J'aimerais m'assurer ici que mon propos soit bien compris de tous. Faire porter les obligations sur des mesures de moyens à prendre plutôt que sur des résultats à atteindre ne vise pas à éviter un empiètement du gouvernement fédéral sur des compétences provinciales, car il va de soi qu'une loi fédérale ne peut sanctionner un tel empiètement. Cela est inscrit dans la Constitution.
La modification que je propose vise plutôt à réduire les risques de tensions politiques qui pourraient être provoquées par le désir d'une institution fédérale d'obtenir des résultats exigés par la loi, mais dont l'atteinte dépendrait d'autres ordres de gouvernement.
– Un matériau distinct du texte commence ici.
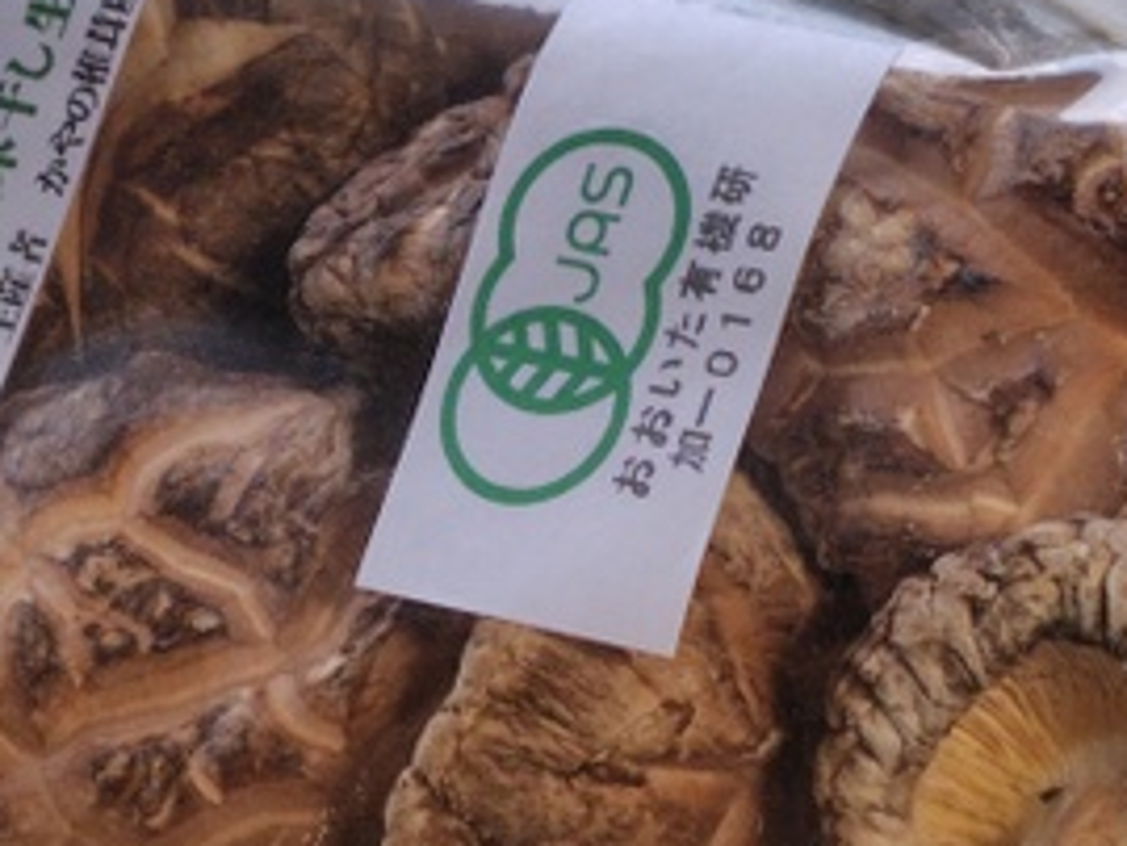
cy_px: 423
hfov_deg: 45.7
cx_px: 503
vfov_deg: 35.2
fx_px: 1335
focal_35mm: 41
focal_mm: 5.6
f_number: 1.9
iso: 216
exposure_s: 1/100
Les propositions que vous a soumises mon collègue la semaine dernière se fondent donc sur une approche qui cible les moyens plutôt que les résultats, et s'inscrivent en continuité, tout en les renforçant, des engagements du gouvernement à l'égard de la promotion du français et de l'anglais dans la société canadienne. Ainsi, en vertu de ces propositions, les institutions fédérales se verraient tenues, lorsqu'elles élaborent des politiques ou des programmes, de vérifier l'incidence de chaque politique ou programme sur la promotion du français et de l'anglais; de consulter, s'il y a lieu, les organismes intéressés, notamment ceux qui représentent les minorités francophones et anglophones du Canada; et de tenir compte des incidences de la promotion du français et de l'anglais et du résultat des consultations. Les obligations du ministre du Patrimoine canadien seraient également assujetties à une prise de mesures similaires.
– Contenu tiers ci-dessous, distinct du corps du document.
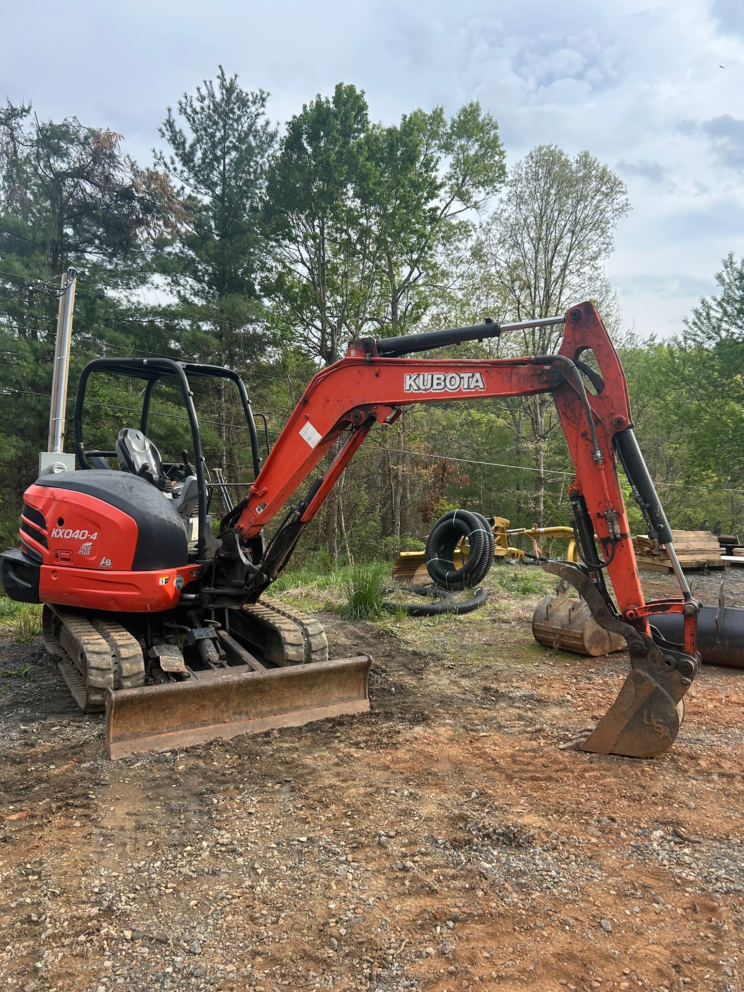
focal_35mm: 26
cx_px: 372
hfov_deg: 53.1
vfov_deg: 67.3
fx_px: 745
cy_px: 496
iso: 50
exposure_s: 1/1468
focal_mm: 5.7
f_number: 1.5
J'aimerais insister sur le fait que de telles mesures de moyens, lesquels seraient, je le rappelle, justiciables, sont très loin d'être banales ou négligeables. L'obligation justiciable de tenir compte des incidences de tels programmes ou politiques sur la promotion du français et de l'anglais serait fort significative et amènerait les institutions fédérales à répondre de façon plus appropriée aux besoins des communautés minoritaires et aux intérêts de la dualité linguistique dans son ensemble. C'est d'ailleurs en ce sens que se prononçait la commissaire aux langues officielles dans le cadre de son dernier rapport annuel de 2003-2004. Elle y indiquait, et je cite:
Les institutions assujetties à la Loi doivent normalement prendre en considération les besoins des communautés de langue officielle dans l'élaboration des politiques et des programmes.
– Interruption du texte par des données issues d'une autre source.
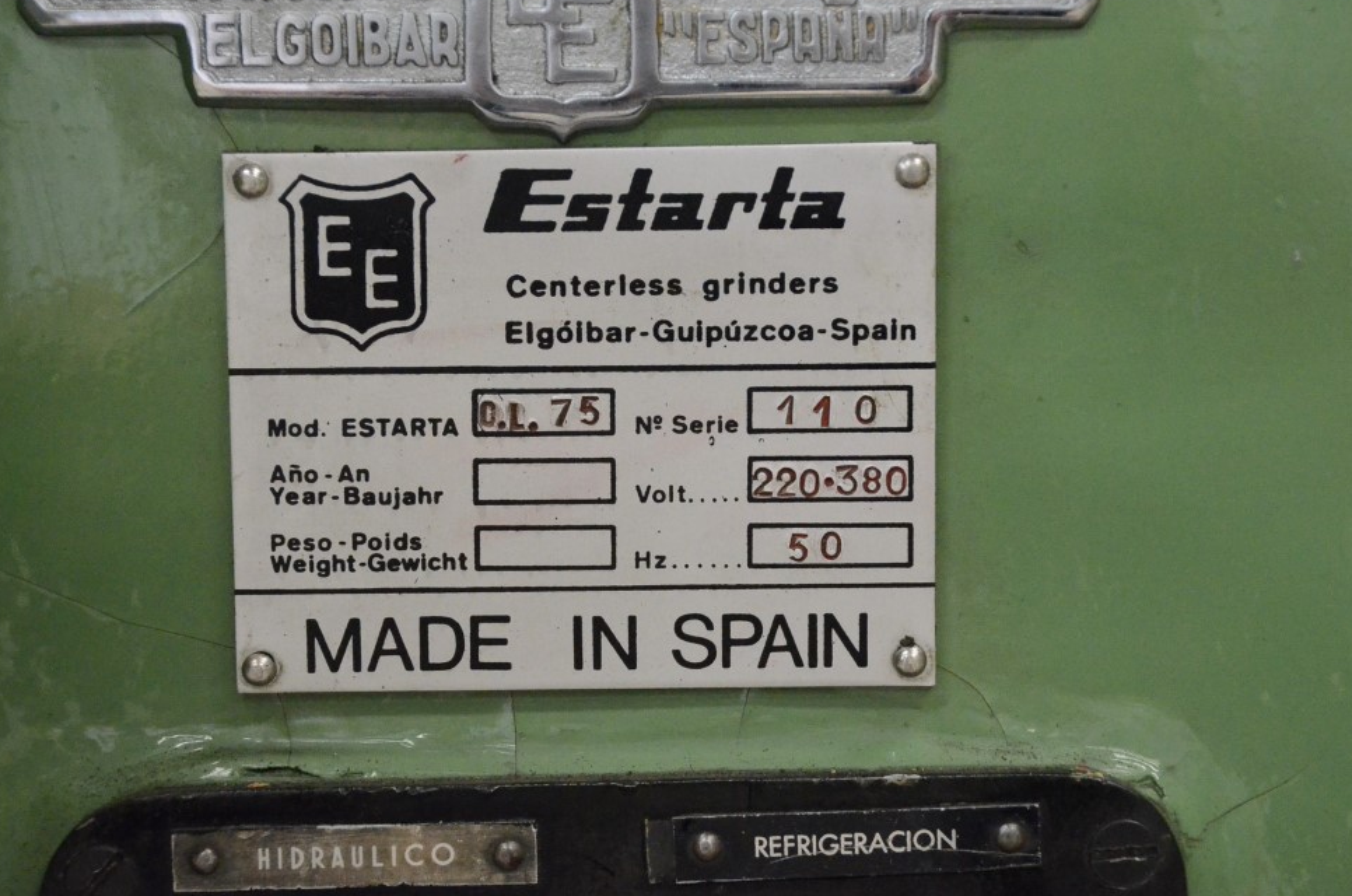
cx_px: 706
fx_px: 4744
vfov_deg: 10.8
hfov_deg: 16.2
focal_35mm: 127
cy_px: 438
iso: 6400
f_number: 5
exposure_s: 1/320
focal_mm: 75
Cette exigence aurait une portée beaucoup plus grande si son caractère exécutoire était clairement établi. En effet, toutes les institutions devraient considérer de façon plus approfondie et rigoureuse les répercussions des politiques et programmes sur les communautés pour s'assurer qu'elles favorisent leur développement. La commissaire concluait en recommandant au gouvernement de clarifier par voie législative ou réglementaire la partie VII en précisant à la fois son caractère obligatoire et les modalités de sa mise en oeuvre par les institutions fédérales aux termes de l'article 41 de la loi. Il m'apparaît que les propositions mises de l'avant par mon collègue s'inscrivent tout à fait dans cette ligne de pensée.
Je vous remercie, monsieur le président, de m'avoir donné l'occasion d'exposer mon point de vue sur le projet de loi S-3. Vous savez que le gouvernement accorde une grande importance à son engagement en matière de langues officielles, et je souhaite que le comité puisse convenir de la meilleure façon de le rehausser.
Monsieur le président, nous sommes à vous.